Until recently, for example, posting one of these to Zdnet was a one minute cut and paste operation - but not anymore. Zdnet recently upgraded to a Wordpress release that requires a Windows style work process - no more bulk HTML input. Now, there's a "visual editor," in which a carriage return over-rides <P> because the assumption is that you type your stuff using the mouse to highlight text and select "code" when entering HTML -i.e. you're expected to hard wire each change, link, or formatting decision in-line as you go along.
My blogs for June include 14,473 words and 595 HTML formatting commands - and that may not sound like a big deal, but try timing this:
Still no big deal? bet you can't do it 595 times in less than an hour -I've learned to cheat the system a bit by sending the file through a sed/nroff combination first, but it still takes several times as long to post as it used to.
The Microsoft work process - that whole focus, click, focus, click, wait, drag, click, and focus thing - got started, not with MacWrite (which could be used without invoking many mouse actions) but with Microsoft Word for Windows 3.X. What happened there was that Word's half screen menu bars became the perfect vehicle for selling executives terrified by WordPerfect's typewriter emulating blank screen, on clicking and pointing their way through note writing. No professional typist of the period would give Word a second look, but people who couldn't type loved it - largely, I think, because the Windows point, click, and wait process substituted a delay they could live with for an expertise they didn't have.
What they didn't notice, or at least didn't care about, was the combination of format lock in and productivity losses these decisions imposed on those who did know how to use more advanced tools.
Now that process is everywhere - from Wordpress to the latest BI application people assume that applications target one output form and require iterative click, point, and wait cycles during use.

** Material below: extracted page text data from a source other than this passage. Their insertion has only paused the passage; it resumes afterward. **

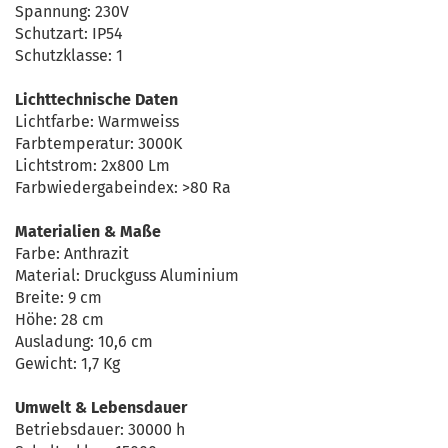
Spannung: 230V
Schutzart: IP54
Schutzklasse: 1
Lichttechnische Daten
Lichtfarbe: Warmweiss
Farbtemperatur: 3000K
Lichtstrom: 2x800 Lm
Farbwiedergabeindex: >80 Ra
Materialien & Maße
Farbe: Anthrazit
Material: Druckguss Aluminium
Breite: 9 cm
Höhe: 28 cm
Ausladung: 10,6 cm
Gewicht: 1,7 Kg
Umwelt & Lebensdauer
Betriebsdauer: 30000 h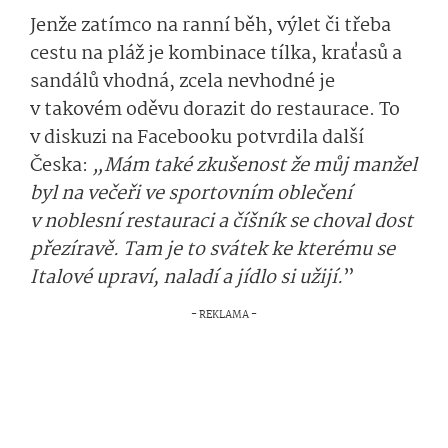
Jenže zatímco na ranní běh, výlet či třeba
cestu na pláž je kombinace tílka, kraťasů a
sandálů vhodná, zcela nevhodné je
v takovém oděvu dorazit do restaurace. To
v diskuzi na Facebooku potvrdila další
Česka:
„Mám také zkušenost že můj manžel
byl na večeři ve sportovním oblečení
v noblesní restauraci a číšník se choval dost
přezíravě. Tam je to svátek ke kterému se
Italové upraví, naladí a jídlo si užijí.
”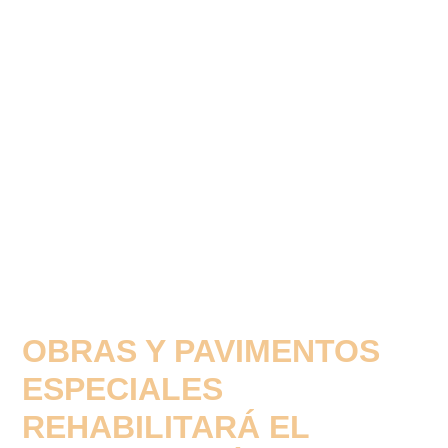
OBRAS Y PAVIMENTOS
ESPECIALES
REHABILITARÁ EL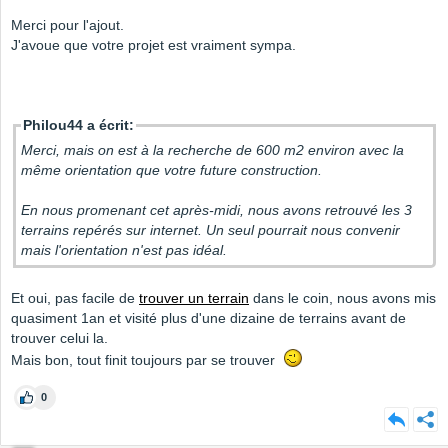
Merci pour l'ajout.
J'avoue que votre projet est vraiment sympa.
Philou44 a écrit:
Merci, mais on est à la recherche de 600 m2 environ avec la
même orientation que votre future construction.
En nous promenant cet après-midi, nous avons retrouvé les 3
terrains repérés sur internet. Un seul pourrait nous convenir
mais l'orientation n'est pas idéal.
Et oui, pas facile de
trouver un terrain
dans le coin, nous avons mis
quasiment 1an et visité plus d'une dizaine de terrains avant de
trouver celui la.
Mais bon, tout finit toujours par se trouver
0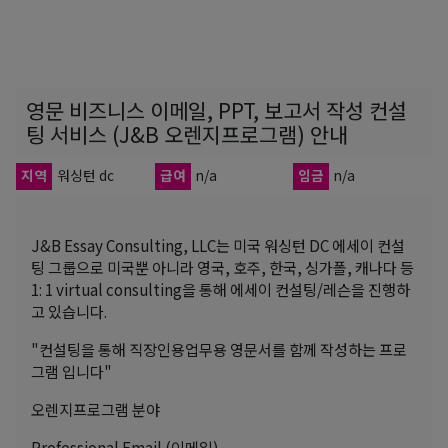
영문 비즈니스 이메일, PPT, 보고서 작성 컨설
팅 서비스 (J&B 오렌지프로그램) 안내
지역
워싱턴 dc
급여
n/a
임금
n/a
J&B Essay Consulting, LLC는 미국 워싱턴 DC 에세이 컨설
팅 그룹으로 미국뿐 아니라 영국, 호주, 한국, 싱가폴, 캐나다 등
1: 1 virtual consulting을 통해 에세이 컨설팅/레슨을 진행하
고 있습니다.
"컨설팅을 통해 직장인용업무용 영문서를 함께 작성하는 프로
그램 입니다"
오렌지프로그램 분야
Professional Email (이메일)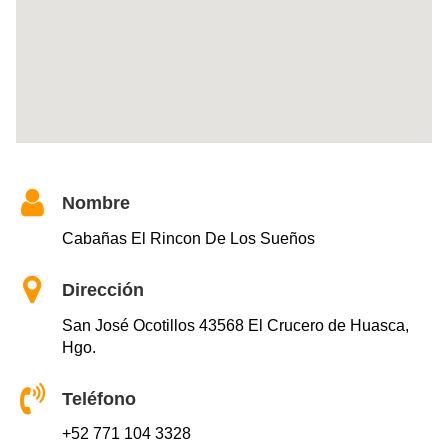
Nombre
Cabañas El Rincon De Los Sueños
Dirección
San José Ocotillos 43568 El Crucero de Huasca,
Hgo.
Teléfono
+52 771 104 3328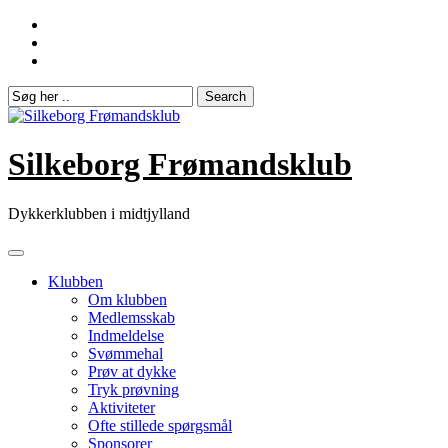
Skip
to
content
Silkeborg Frømandsklub
Dykkerklubben i midtjylland
Klubben
Om klubben
Medlemsskab
Indmeldelse
Svømmehal
Prøv at dykke
Tryk prøvning
Aktiviteter
Ofte stillede spørgsmål
Sponsorer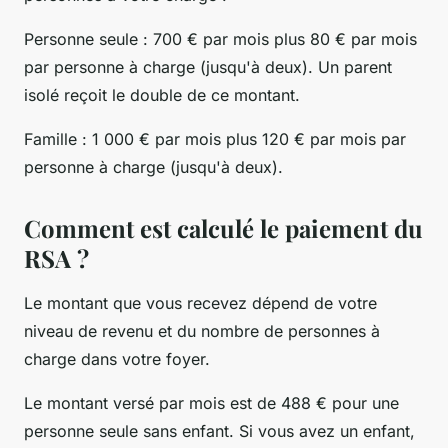
Personne seule : 700 € par mois plus 80 € par mois
par personne à charge (jusqu'à deux). Un parent
isolé reçoit le double de ce montant.
Famille : 1 000 € par mois plus 120 € par mois par
personne à charge (jusqu'à deux).
Comment est calculé le paiement du
RSA ?
Le montant que vous recevez dépend de votre
niveau de revenu et du nombre de personnes à
charge dans votre foyer.
Le montant versé par mois est de 488 € pour une
personne seule sans enfant. Si vous avez un enfant,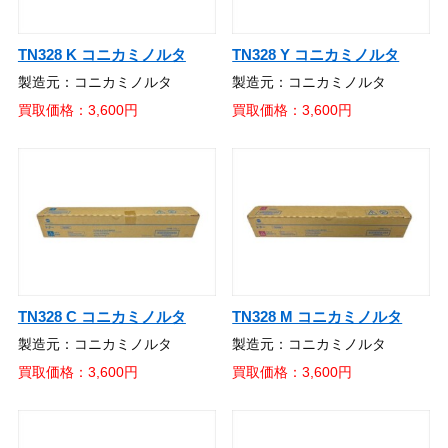
TN328 K コニカミノルタ
TN328 Y コニカミノルタ
製造元：コニカミノルタ
製造元：コニカミノルタ
買取価格：3,600円
買取価格：3,600円
TN328 C コニカミノルタ
TN328 M コニカミノルタ
製造元：コニカミノルタ
製造元：コニカミノルタ
買取価格：3,600円
買取価格：3,600円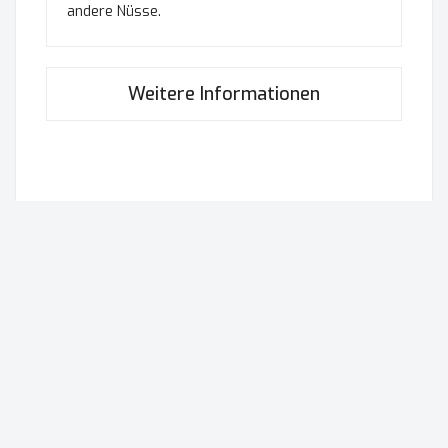
andere Nüsse.
Weitere Informationen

Unfortunately the real bottom line on the windows work process is that it kills both productivity and flexibility by denying people the ability to change work processes as they learn. An expert clicking and pointing his way through a Word document may use more functions, and perhaps even the occasional keyboard shortcut, than a neophyte; but the overall work processes are pretty much the same - and the 100th document is handled in exactly the same way as the first.